Auf Krebsgang
: KOMMENTAR VON ARNO FRANK

Zu einer zivilisatorischen Reife, die sich im Alltag niederschlägt und mit derjenigen vieler europäischer Nachbarn vergleichbar ist, fehlt Deutschland seit Jahrzehnten zweierlei: ein Tempolimit auf Autobahnen und ein Rauchverbot in Gaststätten. Langfristig wäre Rasern wie Rauchern mit solcherart staatlichen Einschränkungen ihrer ungesunden Freiheiten gedient. Kurzfristig aber sind immer irgendwo gerade Wahlen, weshalb die Politiker sich dem Problem bislang allenfalls im Krebsgang näherten.

Dann veranlassen sie halbherzige Kampagnen gegen Gefahren, die mit vielleicht unpopulären, aber nahe liegenden Maßnahmen schnell gebannt wären. Anstatt verantwortlich zu handeln und dafür die politische Verantwortung zu übernehmen, warten sie auf die Menschenfreunde aus Brüssel. Oder sie machen sich schlichtweg aus dem Staub.

Doch jetzt scheint dieses lächerliche Theater ein Ende zu nehmen. Nachdem es bereits am Arbeitsplatz durchgesetzt wurde, soll das Rauchverbot nun auch auf Gaststätten und öffentliche Orte wie Ämter oder Schulen ausgeweitet werden. Es wäre ein Fortschritt, würden auch noch die Raucherzonen abgeschafft – sie sind so sinnvoll wie ausgewiesene Pinkelzonen im öffentlichen Freibad.

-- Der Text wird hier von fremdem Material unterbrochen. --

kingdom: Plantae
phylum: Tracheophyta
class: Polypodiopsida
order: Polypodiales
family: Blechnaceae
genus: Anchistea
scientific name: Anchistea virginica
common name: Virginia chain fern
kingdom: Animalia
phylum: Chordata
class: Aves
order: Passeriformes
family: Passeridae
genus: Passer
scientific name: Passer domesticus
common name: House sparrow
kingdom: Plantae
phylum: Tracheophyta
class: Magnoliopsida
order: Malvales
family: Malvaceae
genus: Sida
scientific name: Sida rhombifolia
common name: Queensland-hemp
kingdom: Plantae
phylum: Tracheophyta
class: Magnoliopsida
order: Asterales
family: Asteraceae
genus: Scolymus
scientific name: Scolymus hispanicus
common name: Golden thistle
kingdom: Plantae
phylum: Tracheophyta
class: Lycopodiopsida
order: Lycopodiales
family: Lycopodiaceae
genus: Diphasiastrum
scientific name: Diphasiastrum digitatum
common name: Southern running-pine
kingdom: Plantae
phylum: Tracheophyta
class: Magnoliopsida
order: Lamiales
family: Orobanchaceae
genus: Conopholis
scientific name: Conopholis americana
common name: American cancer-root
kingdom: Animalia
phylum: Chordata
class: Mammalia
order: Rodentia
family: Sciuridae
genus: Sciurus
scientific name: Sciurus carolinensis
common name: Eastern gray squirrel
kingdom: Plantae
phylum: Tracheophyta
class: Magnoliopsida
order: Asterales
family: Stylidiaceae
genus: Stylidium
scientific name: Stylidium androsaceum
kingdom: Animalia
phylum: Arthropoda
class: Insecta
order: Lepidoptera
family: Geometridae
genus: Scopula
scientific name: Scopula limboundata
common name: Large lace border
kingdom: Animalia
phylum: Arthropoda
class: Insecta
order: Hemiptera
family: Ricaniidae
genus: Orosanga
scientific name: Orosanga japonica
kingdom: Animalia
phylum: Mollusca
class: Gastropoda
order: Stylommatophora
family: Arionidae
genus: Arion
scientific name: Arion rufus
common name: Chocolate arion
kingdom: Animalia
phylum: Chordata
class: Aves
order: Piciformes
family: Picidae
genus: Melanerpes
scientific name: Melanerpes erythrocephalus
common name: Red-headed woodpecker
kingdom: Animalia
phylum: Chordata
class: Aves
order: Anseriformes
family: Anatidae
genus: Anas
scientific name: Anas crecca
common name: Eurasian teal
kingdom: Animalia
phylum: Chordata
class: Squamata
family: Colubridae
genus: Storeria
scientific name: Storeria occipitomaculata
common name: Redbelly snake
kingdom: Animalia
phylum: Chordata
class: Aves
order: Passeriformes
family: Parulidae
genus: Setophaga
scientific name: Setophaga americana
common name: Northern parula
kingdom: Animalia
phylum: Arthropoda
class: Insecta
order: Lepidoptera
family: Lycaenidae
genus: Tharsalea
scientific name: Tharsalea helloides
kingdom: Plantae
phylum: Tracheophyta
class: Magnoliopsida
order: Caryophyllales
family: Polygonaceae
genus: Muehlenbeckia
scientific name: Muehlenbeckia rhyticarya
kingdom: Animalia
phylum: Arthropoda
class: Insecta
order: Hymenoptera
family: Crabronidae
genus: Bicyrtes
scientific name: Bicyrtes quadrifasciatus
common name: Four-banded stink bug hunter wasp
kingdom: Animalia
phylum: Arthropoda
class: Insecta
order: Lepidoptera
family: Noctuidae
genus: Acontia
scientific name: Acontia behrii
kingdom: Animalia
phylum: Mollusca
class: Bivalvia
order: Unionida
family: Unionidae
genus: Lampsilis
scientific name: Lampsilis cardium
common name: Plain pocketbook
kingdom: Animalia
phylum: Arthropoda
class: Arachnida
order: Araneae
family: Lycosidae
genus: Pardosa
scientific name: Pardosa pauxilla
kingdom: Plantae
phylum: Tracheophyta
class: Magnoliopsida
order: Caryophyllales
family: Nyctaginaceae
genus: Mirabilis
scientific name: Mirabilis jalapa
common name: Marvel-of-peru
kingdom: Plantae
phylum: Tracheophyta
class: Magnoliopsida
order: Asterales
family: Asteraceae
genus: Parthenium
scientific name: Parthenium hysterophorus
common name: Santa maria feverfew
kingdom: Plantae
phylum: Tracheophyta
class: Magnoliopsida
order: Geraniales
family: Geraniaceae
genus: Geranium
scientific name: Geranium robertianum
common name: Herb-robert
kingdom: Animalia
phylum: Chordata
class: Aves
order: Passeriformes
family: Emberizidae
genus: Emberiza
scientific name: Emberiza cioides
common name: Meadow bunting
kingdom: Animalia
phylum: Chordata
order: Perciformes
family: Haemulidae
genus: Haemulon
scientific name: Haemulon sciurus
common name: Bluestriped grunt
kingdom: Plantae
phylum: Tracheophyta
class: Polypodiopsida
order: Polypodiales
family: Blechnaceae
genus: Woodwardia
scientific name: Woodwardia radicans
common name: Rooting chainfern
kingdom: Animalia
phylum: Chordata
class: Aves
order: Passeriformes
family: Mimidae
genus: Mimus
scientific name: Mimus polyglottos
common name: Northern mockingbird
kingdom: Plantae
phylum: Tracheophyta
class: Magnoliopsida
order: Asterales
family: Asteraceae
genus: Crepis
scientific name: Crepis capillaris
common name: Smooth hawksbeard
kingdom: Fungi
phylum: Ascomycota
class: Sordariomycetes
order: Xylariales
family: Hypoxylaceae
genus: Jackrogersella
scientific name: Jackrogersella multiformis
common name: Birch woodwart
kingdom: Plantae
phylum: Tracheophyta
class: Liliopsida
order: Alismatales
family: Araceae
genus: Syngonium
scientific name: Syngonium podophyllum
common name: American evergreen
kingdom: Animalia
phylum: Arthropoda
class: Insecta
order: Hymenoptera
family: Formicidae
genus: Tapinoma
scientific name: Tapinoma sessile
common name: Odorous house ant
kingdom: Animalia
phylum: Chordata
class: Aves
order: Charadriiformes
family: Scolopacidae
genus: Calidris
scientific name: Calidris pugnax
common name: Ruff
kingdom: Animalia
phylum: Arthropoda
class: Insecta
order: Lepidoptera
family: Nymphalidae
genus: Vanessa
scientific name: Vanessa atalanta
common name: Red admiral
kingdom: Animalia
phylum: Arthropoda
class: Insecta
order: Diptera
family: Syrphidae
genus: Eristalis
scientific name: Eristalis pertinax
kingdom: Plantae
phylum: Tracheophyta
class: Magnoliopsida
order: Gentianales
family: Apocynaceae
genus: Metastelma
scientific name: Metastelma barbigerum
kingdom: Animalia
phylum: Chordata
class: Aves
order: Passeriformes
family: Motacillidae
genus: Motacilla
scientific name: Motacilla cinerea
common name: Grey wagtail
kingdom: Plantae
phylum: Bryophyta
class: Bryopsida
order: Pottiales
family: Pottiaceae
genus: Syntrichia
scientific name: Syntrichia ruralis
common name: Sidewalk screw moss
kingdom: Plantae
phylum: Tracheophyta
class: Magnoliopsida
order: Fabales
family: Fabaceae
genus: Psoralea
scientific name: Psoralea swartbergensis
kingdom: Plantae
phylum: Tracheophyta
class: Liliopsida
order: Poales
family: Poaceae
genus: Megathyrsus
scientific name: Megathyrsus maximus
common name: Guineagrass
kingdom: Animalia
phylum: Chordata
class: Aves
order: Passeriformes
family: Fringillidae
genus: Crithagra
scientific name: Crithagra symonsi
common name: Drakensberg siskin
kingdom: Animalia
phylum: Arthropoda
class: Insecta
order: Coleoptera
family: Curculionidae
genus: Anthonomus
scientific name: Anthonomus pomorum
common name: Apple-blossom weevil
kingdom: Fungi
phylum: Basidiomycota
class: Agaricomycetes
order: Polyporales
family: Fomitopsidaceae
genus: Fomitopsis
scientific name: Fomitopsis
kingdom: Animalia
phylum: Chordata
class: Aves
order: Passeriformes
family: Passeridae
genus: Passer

Mag sein, dass das Rauchverbot dem zwangsinhalierenden Nichtraucher eine lange ersehnte Erleichterung bringt. Was aber bringt es dem Raucher? Für eine Weile wird er sich seiner kostbaren Freiheit beraubt sehen, am Aschenbecher stehen und schmollen, von Verboten umzingelt. Für eine Weile werden wir ihn noch aus zugigen Hauseingängen schimpfen hören. Sehr bald aber wird es still werden dort draußen. Der Raucher wird sich an der frischen Luft wiederfinden und bei jeder Zigarette mit einer Sucht konfrontiert werden, die er zuvor, in der Gesellschaft anderer Süchtiger, gar nicht als solche erkannt hat. Er wird sich daran erinnern, dass er „bei günstiger Gelegenheit“ mal aufhören wollte – und merken, dass jede Gelegenheit günstig und seine Gesundheit heilig ist. Wann das so weit sein wird? Wir werden es merken, wenn er sich in die Raucherpause mit der Bemerkung verabschiedet, er gehe mal kurz „auf Krebsgang“.